Venezuela continues its slide into poverty

ROME -- Oil-rich Venezuela continues its slide into poverty, misery and oppression, turning Hugo Chavez’s dream of “socialism for the 21st century” into an Orwellian nightmare.
That was the message to Rome’s Foreign Press Club from Leopoldo Lopez Gil, the father of the country’s imprisoned opposition leader, who was on a European tour to draw attention to the plight of his troubled homeland.
Among the audience was the daughter of the mayor of Caracas, Antonio Ledezma, another opposition leader, who saw most of his powers removed after winning an election in 2008 and who has been under house arrest for a year and a half.
“My son has been in isolation in a military prison for a year,” Mr Lopez said. “He is physically and mentally well and published a memoir, “A Prisoner but Free”, in April.”
The popular opposition leader is serving a 13-year prison sentence for crimes including incitement of riots and terrorism.
The opposition-controlled parliament recently passed an amnesty law that would have granted freedom to Mr Lopez and other political prisoners. It was quashed by the Supreme Court, packed with supporters of President Nicolas Maduro, on the grounds that an amnesty would deprive the prisoners of the right to clear their names in court.
Mr Lopez Sr lives in exile in Spain after having his passport withdrawn for republishing allegations in a Spanish newspaper about the involvement of a leading government politician in the drug trade. He and 19 other people responsible for running the newspaper El Nacional have been forced to leave the country, joining around 1.5 million people who have turned their backs on Chavez’s socialist experiment.
“Power cuts last four hours a day, public sector employees are on a two-day working week, schools close on Fridays, queues for staples like corn flour begin at five in the morning. Chavez’s successor, the former bus driver Nicolas Maduro, has banned the ironing of shirts and the blow-drying of hair to save on energy,” The Times reported recently.
Inflation is likely to reach an astonishing 2,200 percent next year, according to the International Monetary Fund. And to make things worse, the country’s biggest brewery has suspended beer production.
Venezuela’s lack of foreign currency results in shortages of food and vital medicines. Cheap food imported from abroad is often close to or beyond its sell-by date, exacerbating the food crisis that has spawned an entire new industry, the bachaqueros, who specialisein queueing at supermarkets and snapping up food supplies for resale.

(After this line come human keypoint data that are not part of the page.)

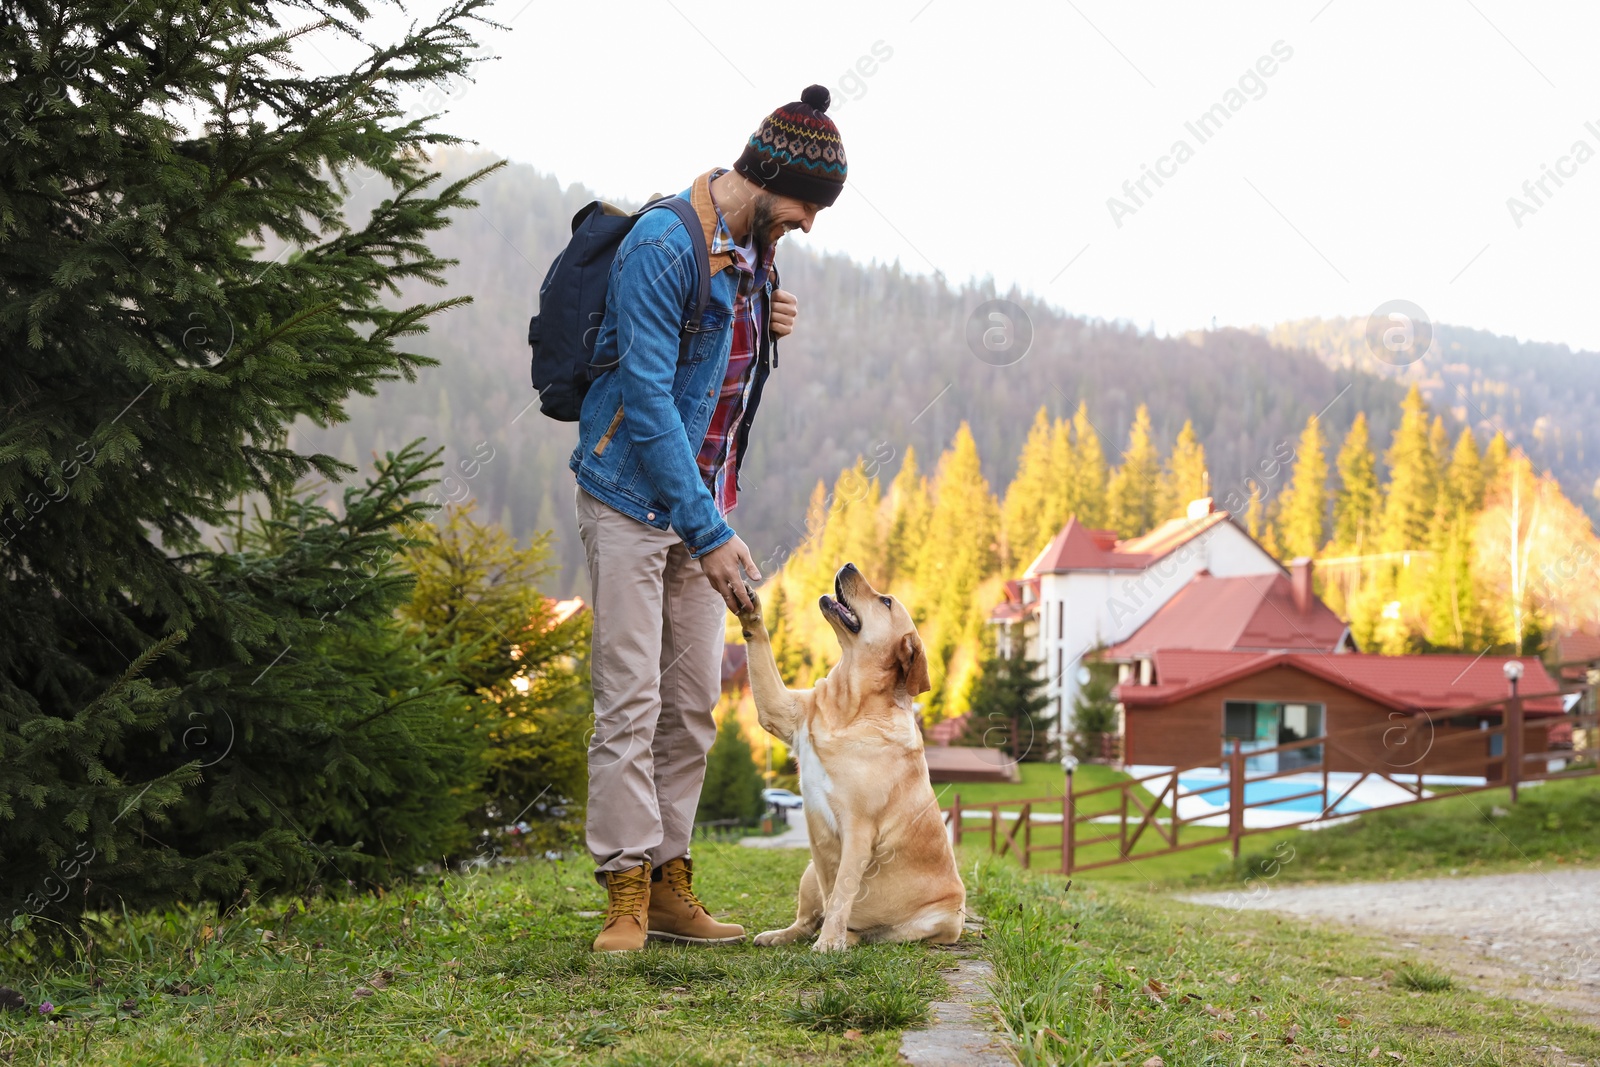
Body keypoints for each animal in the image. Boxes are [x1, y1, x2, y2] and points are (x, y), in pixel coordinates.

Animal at [732, 563, 960, 953]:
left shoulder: (858, 830)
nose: (849, 565)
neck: (850, 707)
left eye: (885, 601)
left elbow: (840, 893)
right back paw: (782, 935)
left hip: (941, 920)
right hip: (809, 870)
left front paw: (829, 943)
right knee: (806, 919)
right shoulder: (781, 710)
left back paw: (850, 937)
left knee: (871, 929)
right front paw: (750, 607)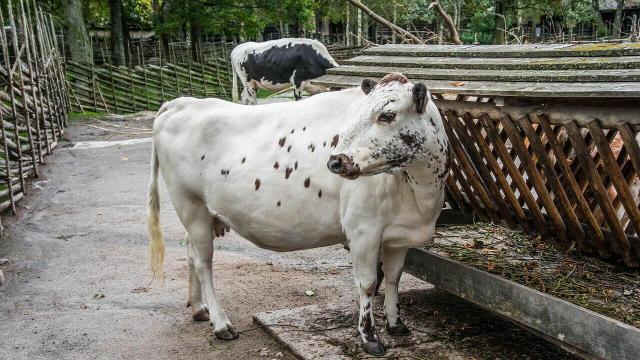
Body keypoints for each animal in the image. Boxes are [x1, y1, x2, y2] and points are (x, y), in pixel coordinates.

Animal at [147, 72, 448, 354]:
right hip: (191, 206)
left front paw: (396, 324)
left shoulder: (398, 237)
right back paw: (221, 324)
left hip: (200, 215)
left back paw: (199, 308)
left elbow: (395, 278)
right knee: (203, 263)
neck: (419, 193)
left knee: (190, 254)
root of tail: (182, 103)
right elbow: (368, 283)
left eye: (387, 115)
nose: (336, 161)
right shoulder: (363, 231)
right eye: (359, 112)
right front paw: (369, 338)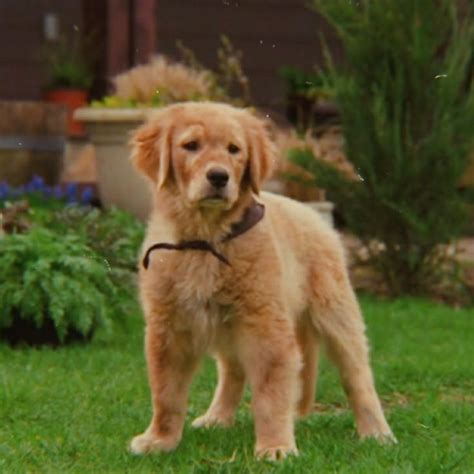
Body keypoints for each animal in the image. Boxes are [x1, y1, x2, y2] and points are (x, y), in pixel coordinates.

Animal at [128, 102, 394, 462]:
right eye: (191, 146)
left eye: (234, 150)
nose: (219, 177)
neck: (207, 239)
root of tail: (312, 213)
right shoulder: (167, 328)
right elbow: (166, 393)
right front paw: (160, 439)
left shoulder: (265, 325)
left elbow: (271, 394)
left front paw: (275, 446)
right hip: (229, 326)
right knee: (232, 370)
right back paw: (217, 417)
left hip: (335, 313)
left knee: (358, 376)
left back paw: (376, 432)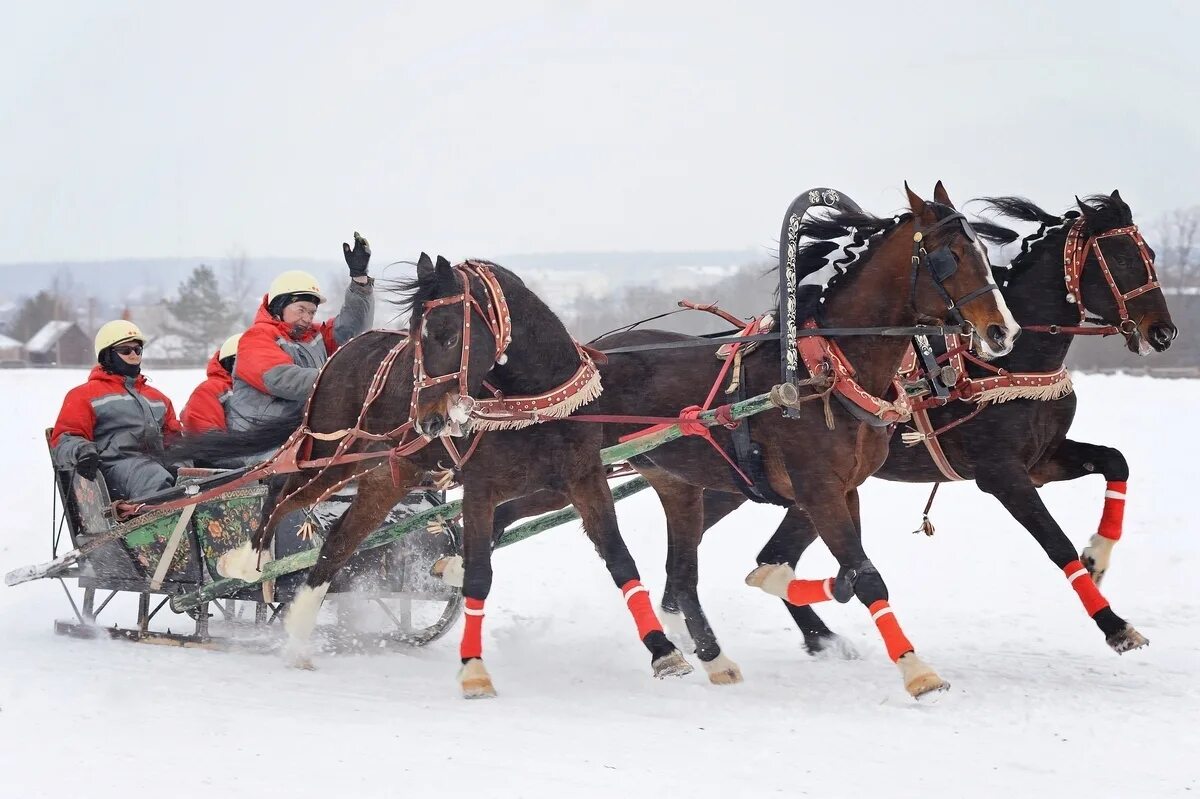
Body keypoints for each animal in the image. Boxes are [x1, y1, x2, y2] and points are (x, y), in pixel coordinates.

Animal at [174, 251, 691, 695]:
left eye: (445, 332)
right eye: (415, 332)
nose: (427, 419)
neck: (531, 403)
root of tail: (342, 353)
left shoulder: (583, 478)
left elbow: (621, 561)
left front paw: (664, 650)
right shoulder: (483, 488)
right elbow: (479, 576)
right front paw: (474, 670)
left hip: (385, 475)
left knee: (338, 540)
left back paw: (299, 634)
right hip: (329, 450)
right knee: (281, 490)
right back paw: (248, 561)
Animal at [492, 178, 1017, 691]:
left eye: (984, 250)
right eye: (949, 256)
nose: (1002, 332)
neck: (823, 371)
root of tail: (585, 356)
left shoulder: (845, 488)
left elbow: (843, 576)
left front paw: (782, 586)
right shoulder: (818, 488)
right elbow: (865, 578)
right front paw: (917, 670)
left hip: (672, 482)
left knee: (681, 575)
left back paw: (713, 656)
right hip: (572, 472)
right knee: (504, 516)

The misery is compounded by the water and energy crises, but for Mr Lopez it is the violence stemming from Venezuela’s sick democracy that is most alarming.
“The government is distinguished by its incompetence and dishonesty. They have plundered money from the national oil companies and failed to invest in refineries. Today we export the same quantity of oil as in the 1950s,” he said.
The most worrying feature of the new regime, though, was the violence that was depriving citizens of their basic right to life. World Bank figures show the number of murders doubled between 2000 and 2013 in Venezuela, while the figure halved in neighbouring Colombia. Last year the number of murders stood at 28,000.
“In Venezuela we are officially at peace but there is a class war being fought by militias who are armed by the government. Los collettivos are authorised to steal, your bag, your shoes, and now the food they need.”